Although the traders are not named in the plea agreements, paragraphs 4(g)-4(i) of each state that the plea is premised upon (inter alia) the conspiracy entered into by members of The Cartel, the collective name used by the traders.

The Government argues that if evidence of the pleas becomes relevant at trial, it intends to call to the witness stand the signatories of one or more of the plea agreements or other witnesses competent to testify to the substance of the guilty pleas.

The cornerstone of Defendants’ trial defense appears to be that their participation in the alleged conspiracy was well within the “customs, norms, or expected behaviors” of the Forex market and benefitted the operation of the FX market as well as its individual participants. The Cartel traders also propose instructing the jury that if they “merely acted in accordance with” market standards, this provides basis for acquittal.

This strategy opens the door to Government rebuttal evidence, including the bank guilty pleas. If, for instance, a defense expert is allowed to testify that the traders’ conduct was within the bounds of the “market standard” to suggest that the conduct was permissible, the Government should be able to cross-examine him with evidence that, to the contrary, the traders’ employers admitted that the conduct was against the law.
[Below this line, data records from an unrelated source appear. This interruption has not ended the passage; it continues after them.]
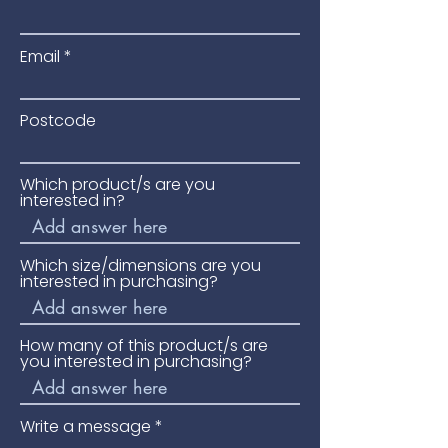
Email
Postcode
Which product/s are you
interested in?
Which size/dimensions are you
interested in purchasing?
How many of this product/s are
you interested in purchasing?
Write a message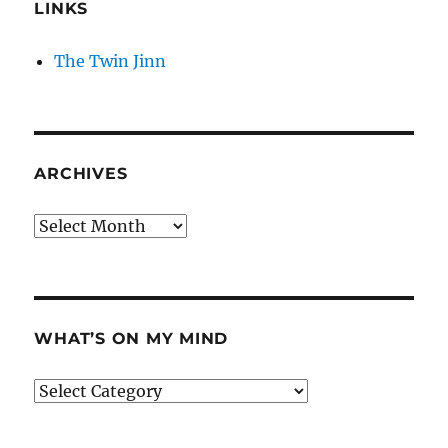
LINKS
The Twin Jinn
ARCHIVES
Archives
WHAT’S ON MY MIND
What’s
on
my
Defendants also indicate they will argue that bank supervisors or administrators were fully aware of the traders’ participation in the alleged conspiracy and encouraged them to engage in that conduct. The traders are likely to argue that they should be acquitted because the banks’ condoning their conduct meant the defendants had no idea what they were doing was wrong.

If a defendant or other witness testifies accordingly, the Government should be able to cross- examine that witness with facts tending to show that the bank did not, in fact, condone the defendant’s behavior. Among those facts is the bank’s guilty plea, admitting that the defendant’s conduct was criminal.

In addition, according to the Government, the Court should deny the defendants’ motion to exclude evidence and argument concerning spoofing. The spoofing evidence the Government seeks to offer is inextricably intertwined with the charged offense and is thus relevant to proving that Defendants entered into an illegal agreement to restrain trade. this evidence is also offered to show, on the specific occasions when Defendants engaged in spoofing, that they intended to influence the price of EUR/USD, which was the same goal of the charged conspiracy.

The Government also insists that the Court should deny traders’ motion to exclude certain evidence that the defendants claim are compliance-related or concern alleged compliance violations. The evidence contains admissions by Defendants and is relevant to their knowing participation in the charged conspiracy and consciousness of guilt.

For instance, on July 18, 2012, Ashton and a fellow FX trader had a discussion. On the call, Ashton agreed that sharing fix information with competitors was wrong, even if it was commonly done across the market; as Ashton put it, “it’s not a defense.” Ashton also confessed his fear that one day, his own chats, in which he and competing traders “high fived” each other when they were all buying at a fix and made money, will be revealed.

Ashton admitted: “In the cold light of day, it’s gonna look f***ing awful.”

The case, captioned USA v. Usher et al (1:17-cr-00019), targets Usher, former Head of G11 FX Trading-UK at an affiliate of Royal Bank of Scotland plc, as well as former Managing Director at an affiliate of JPMorgan Chase & Co.; Ramchandani, former Managing Director and head of G10 FX spot trading at an affiliate of Citicorp; and Ashton, former Head of Spot FX at an affiliate of Barclays PLC. The former traders are alleged to have conspired to manipulate the Forex market by “coordinating their bidding, offering, and trading” at “certain times.”